It's almost exactly a year ago that one of my clients accused me of being responsible for the recession. He felt that spreadsheet errors had almost certainly played their part in the financial collapse and that, as someone who spends much of their time lecturing and training on the use of Excel, this was probably my fault. Then this year, in the lead up to the UN climate summit in Copenhagen, there are accusations that scientists have been manipulating data and using 'tricks' in charts to promote their own interpretations. This does happen to coincide with one of the latest Excel roadshow courses including a brief section on using charts and graphics effectively and, how easy it is to use a chart to mislead…
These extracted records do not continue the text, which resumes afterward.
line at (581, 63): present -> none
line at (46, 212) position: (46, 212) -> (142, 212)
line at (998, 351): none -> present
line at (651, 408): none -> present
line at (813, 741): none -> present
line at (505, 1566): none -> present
On the same subject, Dave Woolcock, an IT manager at Moore and Smalley, and to whom I will always be indebted for introducing me to the works of Edward Tufte, recently emailed me a copy of a letter he had sent to the Guardian newspaper concerning a chart in a recent edition had used circles to compare values. Instead of the area of the circle representing the comparative values, they had used the diameter to represent the ratio, thus making the difference appear considerably greater than it was. Here's a very simple example: which circle appears to be half the size of the larger 'green' value?

Tufte includes a chapter in his book 'The Visual Display of Quantitative Information' on Graphical Integrity and includes several real world examples of misleading charts, demonstrating how the use of areas to represent one-dimensional data can introduce a 'lie factor'. Have you been shocked by inaccurate and misleading graphics in the media or elsewhere? Please share your most brazen examples with us. Perhaps we could give a copy of Tufte's book to the person who comes up with the best(?) example during the coming year.
Anyway, briefly back to the climate change issue. There were these three adventurers driving across a big desert. Due to an error in their fuel requirement spreadsheet, they ran out of petrol in the middle of nowhere without any means of contacting the outside world. After a few days they were sitting around their camping table looking at their only remaining bottle of water. Suddenly, one of them reached across, grabbed the bottle and gulped down half of it before pouring the other half over his head to cool himself down. The others, too stunned to react in time, looked at him aghast. "What?" he snapped. "Show me the conclusive scientific proof that we’re not going to be rescued in the next hour."